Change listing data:
_____

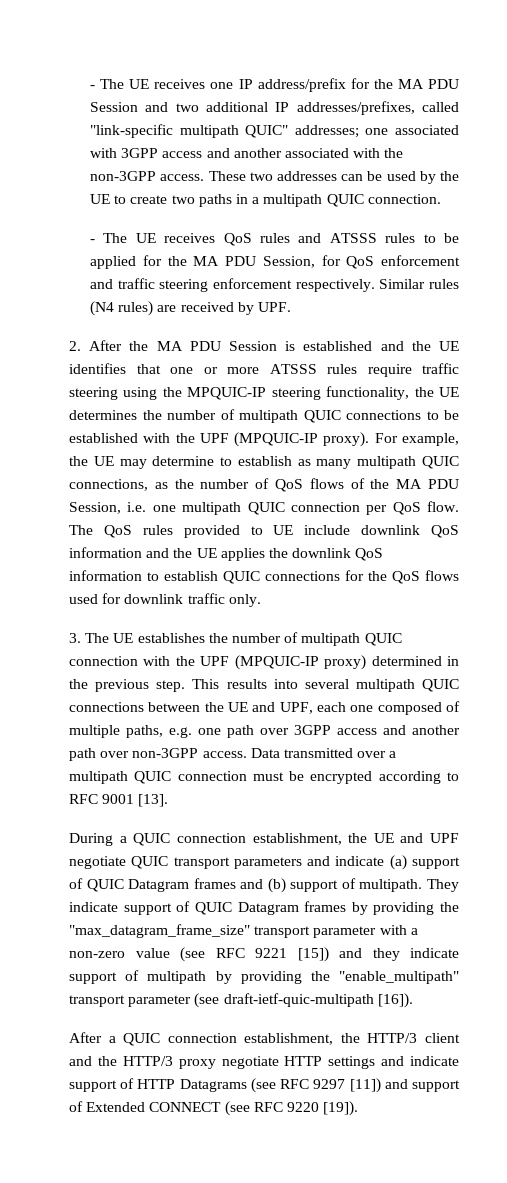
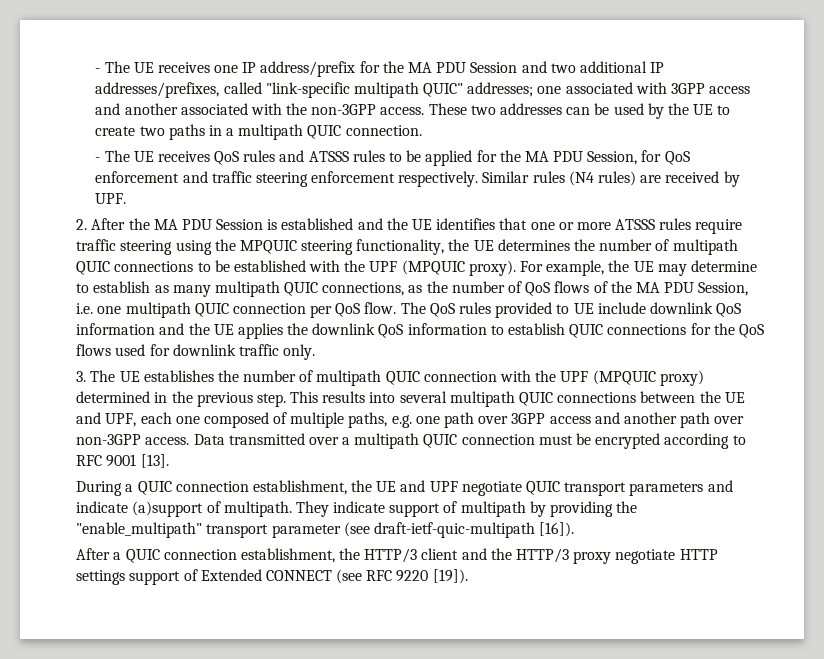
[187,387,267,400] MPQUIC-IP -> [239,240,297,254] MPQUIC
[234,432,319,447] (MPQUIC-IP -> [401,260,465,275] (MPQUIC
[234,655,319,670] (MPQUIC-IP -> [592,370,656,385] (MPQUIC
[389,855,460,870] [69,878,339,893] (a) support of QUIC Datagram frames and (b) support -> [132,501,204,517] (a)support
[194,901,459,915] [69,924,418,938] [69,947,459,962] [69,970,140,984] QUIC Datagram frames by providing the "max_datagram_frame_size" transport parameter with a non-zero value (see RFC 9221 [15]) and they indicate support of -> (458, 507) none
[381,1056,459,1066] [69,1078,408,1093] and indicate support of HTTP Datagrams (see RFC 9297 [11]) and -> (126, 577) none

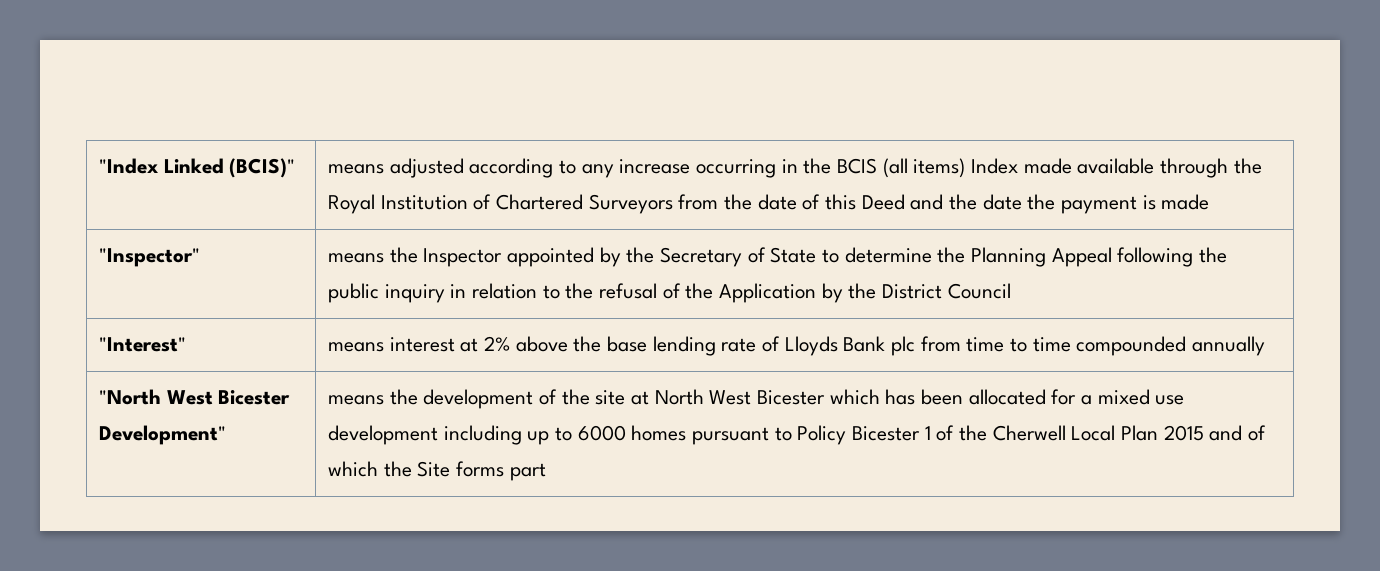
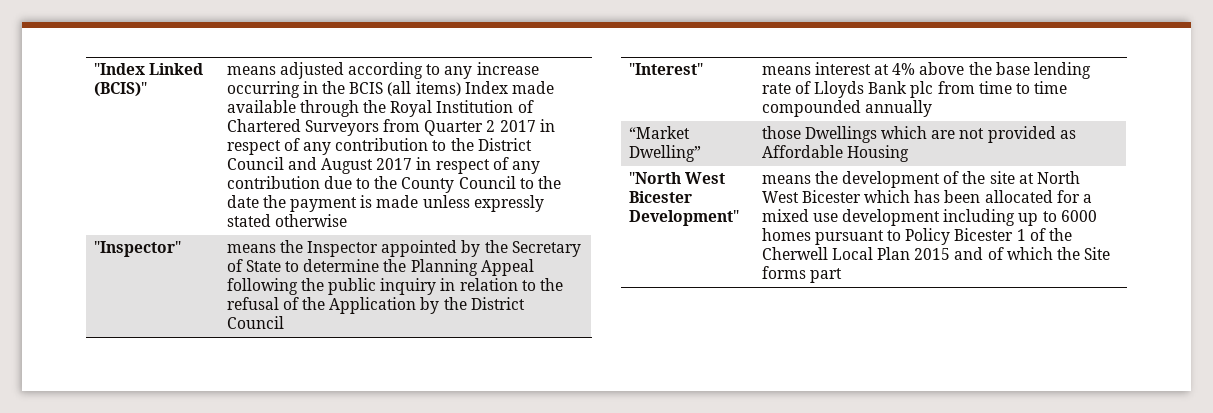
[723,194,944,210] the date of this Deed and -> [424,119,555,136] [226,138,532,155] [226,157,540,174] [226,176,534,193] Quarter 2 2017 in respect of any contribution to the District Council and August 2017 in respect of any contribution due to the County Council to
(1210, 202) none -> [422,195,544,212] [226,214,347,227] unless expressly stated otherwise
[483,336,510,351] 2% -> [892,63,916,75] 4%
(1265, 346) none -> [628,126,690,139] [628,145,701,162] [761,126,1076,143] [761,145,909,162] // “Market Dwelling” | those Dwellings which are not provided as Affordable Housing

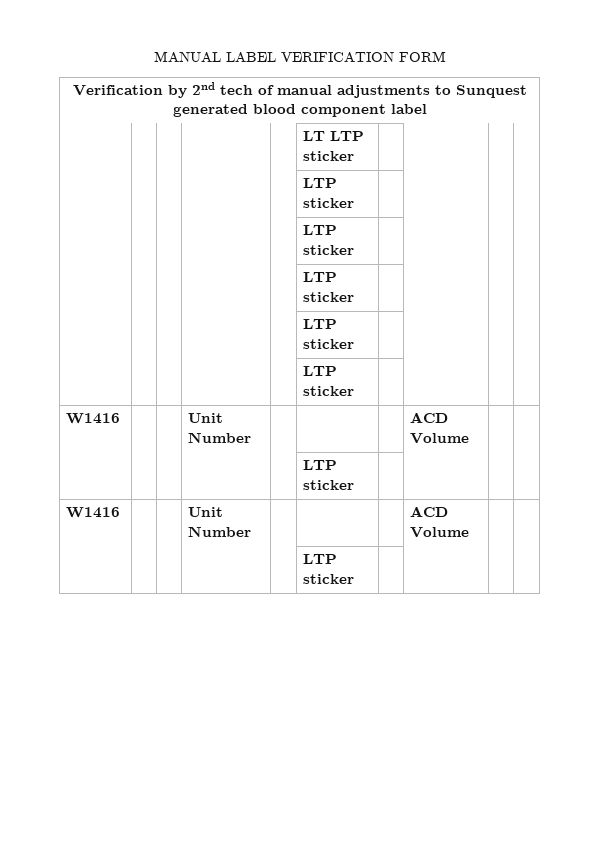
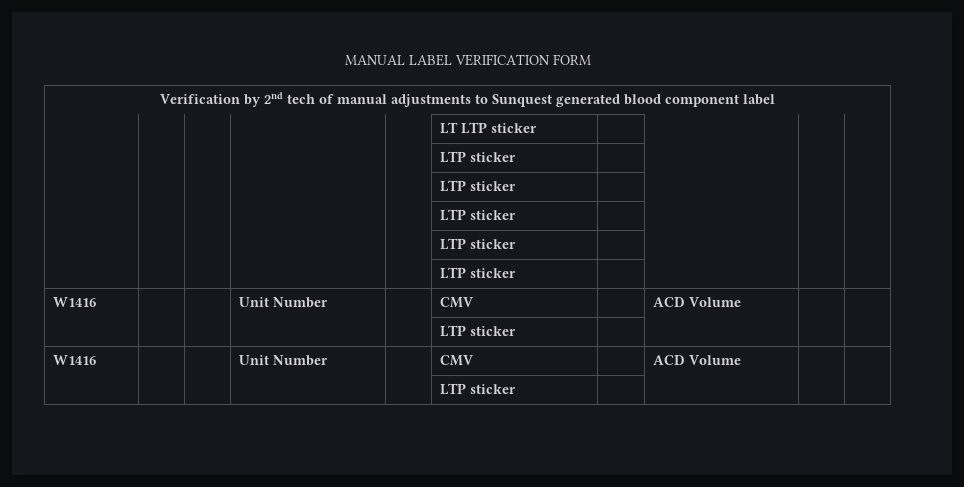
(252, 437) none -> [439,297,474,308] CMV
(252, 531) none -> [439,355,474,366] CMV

_____

• _WORK TO BE COMPLETED_
Note every line of the records that holds the word "support", and copy it.

• _EXERCISE OUTPUT_
[389,855,460,870] [69,878,339,893] (a) support of QUIC Datagram frames and (b) support -> [132,501,204,517] (a)support
[194,901,459,915] [69,924,418,938] [69,947,459,962] [69,970,140,984] QUIC Datagram frames by providing the "max_datagram_frame_size" transport parameter with a non-zero value (see RFC 9221 [15]) and they indicate support of -> (458, 507) none
[381,1056,459,1066] [69,1078,408,1093] and indicate support of HTTP Datagrams (see RFC 9297 [11]) and -> (126, 577) none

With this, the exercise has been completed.